Tokyo and Moscow are currently negotiating the final details. The plan is for Abe to visit the Russian capital on his way to the World Economic Forum in Switzerland that starts Jan. 22.
The aim is to advance talks based on the 1956 declaration that states Russia will return two of the four southern Kuril Islands -- Habomai and Shikotan -- to Japan after Moscow and Tokyo sign a peace treaty. Abe and Putin agreed to this approach when they met in Singapore in November.
The dispute over the southern Kurils, which are administered by Russia and claimed by Japan as the Northern Territories, has prevented the two countries from signing a post-World War II peace treaty.
Prior to this, Foreign Minister Taro Kono and Russian counterpart Sergey Lavrov will meet Jan. 14 in Moscow to lay the groundwork for talks between the two leaders.
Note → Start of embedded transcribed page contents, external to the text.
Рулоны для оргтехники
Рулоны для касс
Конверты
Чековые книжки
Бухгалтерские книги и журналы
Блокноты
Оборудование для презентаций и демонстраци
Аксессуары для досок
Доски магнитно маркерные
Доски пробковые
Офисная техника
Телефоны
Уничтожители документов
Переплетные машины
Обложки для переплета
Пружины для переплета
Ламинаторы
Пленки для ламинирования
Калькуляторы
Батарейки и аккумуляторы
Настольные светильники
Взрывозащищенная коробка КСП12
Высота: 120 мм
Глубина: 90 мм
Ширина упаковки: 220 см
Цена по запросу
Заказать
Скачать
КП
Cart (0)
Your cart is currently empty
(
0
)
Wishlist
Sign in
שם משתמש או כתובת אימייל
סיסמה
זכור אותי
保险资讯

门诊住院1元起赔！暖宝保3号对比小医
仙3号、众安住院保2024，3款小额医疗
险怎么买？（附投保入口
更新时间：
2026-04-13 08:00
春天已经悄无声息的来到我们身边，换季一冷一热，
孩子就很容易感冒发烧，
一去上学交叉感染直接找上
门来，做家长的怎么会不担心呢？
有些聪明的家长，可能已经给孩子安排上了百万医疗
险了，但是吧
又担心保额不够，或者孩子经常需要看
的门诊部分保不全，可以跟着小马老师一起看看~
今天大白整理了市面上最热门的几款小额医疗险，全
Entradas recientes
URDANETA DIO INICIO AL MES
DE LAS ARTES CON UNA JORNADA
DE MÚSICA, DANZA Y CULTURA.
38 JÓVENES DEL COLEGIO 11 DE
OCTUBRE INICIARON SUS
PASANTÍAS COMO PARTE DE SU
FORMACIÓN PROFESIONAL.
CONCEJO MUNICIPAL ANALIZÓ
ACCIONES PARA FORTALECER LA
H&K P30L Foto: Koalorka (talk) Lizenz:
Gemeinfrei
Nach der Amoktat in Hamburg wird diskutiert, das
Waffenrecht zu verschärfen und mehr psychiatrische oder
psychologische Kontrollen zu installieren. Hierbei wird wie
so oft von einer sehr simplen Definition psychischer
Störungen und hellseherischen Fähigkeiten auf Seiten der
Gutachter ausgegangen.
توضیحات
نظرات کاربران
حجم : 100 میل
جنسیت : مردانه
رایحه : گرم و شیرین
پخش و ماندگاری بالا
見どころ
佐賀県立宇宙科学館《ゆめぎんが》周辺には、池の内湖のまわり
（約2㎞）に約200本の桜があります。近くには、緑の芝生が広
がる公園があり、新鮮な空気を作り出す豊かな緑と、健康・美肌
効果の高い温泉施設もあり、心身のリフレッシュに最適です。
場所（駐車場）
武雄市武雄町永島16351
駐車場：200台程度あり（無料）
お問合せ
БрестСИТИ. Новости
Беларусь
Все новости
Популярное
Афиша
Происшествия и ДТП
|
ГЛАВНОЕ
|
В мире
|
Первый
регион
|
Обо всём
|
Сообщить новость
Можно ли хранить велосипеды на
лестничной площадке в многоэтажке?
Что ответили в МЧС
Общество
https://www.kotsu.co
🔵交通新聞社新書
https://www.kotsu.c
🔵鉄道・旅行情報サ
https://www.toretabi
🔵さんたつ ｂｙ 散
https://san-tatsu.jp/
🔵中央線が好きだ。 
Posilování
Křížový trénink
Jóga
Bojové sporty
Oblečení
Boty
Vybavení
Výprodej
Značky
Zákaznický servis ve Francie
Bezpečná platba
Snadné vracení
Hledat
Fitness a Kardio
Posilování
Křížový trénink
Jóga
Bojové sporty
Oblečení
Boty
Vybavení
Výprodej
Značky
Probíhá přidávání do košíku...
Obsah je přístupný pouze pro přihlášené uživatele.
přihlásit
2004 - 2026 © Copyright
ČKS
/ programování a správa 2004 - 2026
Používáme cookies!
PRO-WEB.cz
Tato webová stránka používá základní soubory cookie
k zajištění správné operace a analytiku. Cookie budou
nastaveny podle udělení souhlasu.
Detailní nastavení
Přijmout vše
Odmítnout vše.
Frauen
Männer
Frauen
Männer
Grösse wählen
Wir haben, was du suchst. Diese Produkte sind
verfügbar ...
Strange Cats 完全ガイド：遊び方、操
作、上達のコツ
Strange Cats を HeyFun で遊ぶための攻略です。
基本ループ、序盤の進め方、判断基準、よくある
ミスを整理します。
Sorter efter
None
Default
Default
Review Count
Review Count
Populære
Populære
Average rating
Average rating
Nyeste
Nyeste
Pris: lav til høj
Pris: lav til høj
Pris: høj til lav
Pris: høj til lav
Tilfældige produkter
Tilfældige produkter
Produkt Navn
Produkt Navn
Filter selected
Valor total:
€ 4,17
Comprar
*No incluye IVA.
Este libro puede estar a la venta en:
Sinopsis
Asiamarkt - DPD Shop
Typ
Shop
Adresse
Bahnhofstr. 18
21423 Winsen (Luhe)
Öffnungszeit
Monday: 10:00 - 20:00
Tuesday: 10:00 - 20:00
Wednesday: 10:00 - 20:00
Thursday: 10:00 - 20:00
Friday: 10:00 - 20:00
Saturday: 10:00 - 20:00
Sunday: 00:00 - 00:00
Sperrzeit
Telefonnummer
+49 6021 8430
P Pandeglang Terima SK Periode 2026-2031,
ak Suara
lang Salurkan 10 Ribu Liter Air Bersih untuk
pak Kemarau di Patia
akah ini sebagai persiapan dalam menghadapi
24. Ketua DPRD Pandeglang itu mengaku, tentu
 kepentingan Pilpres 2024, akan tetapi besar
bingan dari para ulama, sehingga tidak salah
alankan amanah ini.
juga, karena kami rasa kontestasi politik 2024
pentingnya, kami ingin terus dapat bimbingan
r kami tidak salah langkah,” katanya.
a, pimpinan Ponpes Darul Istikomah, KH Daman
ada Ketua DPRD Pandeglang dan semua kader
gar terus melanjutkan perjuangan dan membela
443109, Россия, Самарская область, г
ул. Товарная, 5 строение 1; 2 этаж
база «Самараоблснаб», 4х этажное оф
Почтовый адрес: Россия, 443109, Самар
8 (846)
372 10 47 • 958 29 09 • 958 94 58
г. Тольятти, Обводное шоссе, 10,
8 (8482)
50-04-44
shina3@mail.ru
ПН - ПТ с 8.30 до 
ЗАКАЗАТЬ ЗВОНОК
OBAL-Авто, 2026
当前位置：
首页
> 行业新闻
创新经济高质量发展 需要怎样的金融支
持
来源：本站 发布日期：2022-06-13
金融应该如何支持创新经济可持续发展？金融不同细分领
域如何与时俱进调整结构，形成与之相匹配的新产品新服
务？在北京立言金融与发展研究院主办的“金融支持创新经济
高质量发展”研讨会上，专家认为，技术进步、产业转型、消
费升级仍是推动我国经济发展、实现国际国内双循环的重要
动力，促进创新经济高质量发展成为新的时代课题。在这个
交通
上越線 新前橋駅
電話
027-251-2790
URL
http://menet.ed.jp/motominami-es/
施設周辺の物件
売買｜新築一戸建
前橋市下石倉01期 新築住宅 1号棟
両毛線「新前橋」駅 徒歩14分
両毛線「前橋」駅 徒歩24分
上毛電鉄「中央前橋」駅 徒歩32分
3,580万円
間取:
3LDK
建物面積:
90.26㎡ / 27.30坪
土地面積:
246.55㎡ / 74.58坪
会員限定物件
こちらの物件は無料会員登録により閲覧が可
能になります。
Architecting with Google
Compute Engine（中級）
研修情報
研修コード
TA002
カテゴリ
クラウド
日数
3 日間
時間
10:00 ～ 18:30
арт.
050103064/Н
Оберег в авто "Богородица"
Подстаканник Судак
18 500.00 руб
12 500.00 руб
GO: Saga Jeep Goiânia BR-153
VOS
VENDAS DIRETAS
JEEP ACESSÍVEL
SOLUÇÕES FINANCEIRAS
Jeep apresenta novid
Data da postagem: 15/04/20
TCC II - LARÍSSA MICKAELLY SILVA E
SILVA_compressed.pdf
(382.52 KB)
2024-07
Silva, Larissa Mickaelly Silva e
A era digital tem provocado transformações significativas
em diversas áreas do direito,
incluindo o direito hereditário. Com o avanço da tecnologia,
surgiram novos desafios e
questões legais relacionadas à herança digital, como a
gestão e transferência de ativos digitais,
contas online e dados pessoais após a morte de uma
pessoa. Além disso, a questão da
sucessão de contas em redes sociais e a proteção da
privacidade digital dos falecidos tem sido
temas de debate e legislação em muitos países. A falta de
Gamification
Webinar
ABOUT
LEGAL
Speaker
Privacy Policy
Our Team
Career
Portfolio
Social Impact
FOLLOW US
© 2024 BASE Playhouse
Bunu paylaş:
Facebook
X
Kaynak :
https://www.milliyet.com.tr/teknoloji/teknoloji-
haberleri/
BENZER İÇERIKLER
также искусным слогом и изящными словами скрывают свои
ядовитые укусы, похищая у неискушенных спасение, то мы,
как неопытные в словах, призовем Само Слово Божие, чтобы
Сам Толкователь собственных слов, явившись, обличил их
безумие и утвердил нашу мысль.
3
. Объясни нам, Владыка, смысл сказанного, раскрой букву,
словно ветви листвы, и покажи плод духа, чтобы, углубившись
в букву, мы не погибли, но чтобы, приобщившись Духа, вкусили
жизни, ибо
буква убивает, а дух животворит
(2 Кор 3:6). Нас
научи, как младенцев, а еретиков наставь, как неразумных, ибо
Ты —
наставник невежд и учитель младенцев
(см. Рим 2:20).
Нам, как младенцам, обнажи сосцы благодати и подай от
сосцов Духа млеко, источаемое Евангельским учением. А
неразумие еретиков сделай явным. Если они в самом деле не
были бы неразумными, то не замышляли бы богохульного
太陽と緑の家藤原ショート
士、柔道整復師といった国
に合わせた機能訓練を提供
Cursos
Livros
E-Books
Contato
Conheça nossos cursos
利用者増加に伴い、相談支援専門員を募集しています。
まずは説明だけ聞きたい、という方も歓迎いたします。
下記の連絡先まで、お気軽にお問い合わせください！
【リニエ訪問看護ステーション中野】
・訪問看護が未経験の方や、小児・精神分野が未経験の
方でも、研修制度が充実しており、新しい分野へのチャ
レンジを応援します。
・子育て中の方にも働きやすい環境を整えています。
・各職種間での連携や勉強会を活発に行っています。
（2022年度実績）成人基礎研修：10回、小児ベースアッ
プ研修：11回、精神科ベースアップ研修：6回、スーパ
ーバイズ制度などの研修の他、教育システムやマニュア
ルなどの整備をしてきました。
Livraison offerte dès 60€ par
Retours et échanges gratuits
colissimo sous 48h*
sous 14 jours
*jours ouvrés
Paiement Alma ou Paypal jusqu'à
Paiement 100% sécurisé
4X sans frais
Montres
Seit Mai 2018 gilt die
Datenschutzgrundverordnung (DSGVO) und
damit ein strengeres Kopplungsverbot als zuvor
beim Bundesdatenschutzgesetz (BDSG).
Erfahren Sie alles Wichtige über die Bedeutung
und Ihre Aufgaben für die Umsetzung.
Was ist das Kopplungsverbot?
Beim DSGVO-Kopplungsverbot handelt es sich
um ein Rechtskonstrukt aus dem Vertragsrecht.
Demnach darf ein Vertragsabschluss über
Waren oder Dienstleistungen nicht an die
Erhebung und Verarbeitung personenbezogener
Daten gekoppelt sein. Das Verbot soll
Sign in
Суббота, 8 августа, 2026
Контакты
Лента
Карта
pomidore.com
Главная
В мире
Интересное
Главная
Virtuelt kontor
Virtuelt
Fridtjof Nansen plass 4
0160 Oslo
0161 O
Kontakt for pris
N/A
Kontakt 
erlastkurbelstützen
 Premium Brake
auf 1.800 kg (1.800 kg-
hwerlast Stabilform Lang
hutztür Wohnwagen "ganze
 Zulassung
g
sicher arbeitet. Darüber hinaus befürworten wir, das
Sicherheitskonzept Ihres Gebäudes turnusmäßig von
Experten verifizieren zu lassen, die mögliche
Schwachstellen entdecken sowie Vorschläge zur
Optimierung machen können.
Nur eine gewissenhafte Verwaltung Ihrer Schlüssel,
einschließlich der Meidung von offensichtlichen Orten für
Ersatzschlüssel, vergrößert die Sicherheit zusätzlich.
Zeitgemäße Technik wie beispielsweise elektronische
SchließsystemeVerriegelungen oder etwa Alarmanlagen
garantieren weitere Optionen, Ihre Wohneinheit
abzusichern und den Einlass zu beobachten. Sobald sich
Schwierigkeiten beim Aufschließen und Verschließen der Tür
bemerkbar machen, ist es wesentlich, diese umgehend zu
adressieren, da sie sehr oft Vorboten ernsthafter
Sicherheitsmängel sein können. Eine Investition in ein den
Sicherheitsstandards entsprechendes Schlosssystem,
The Jan. 14 meeting will be the first since Abe and Putin designated their foreign ministers as top negotiators on the matter Dec. 1. Japan sought a mid-December meeting for Kono and Lavrov but was unable to arrange it with Russia.
Takeo Mori, Japan's senior deputy minister for foreign affairs, and Russian Deputy Foreign Minister Igor Morgulov have been named as special working-level negotiators.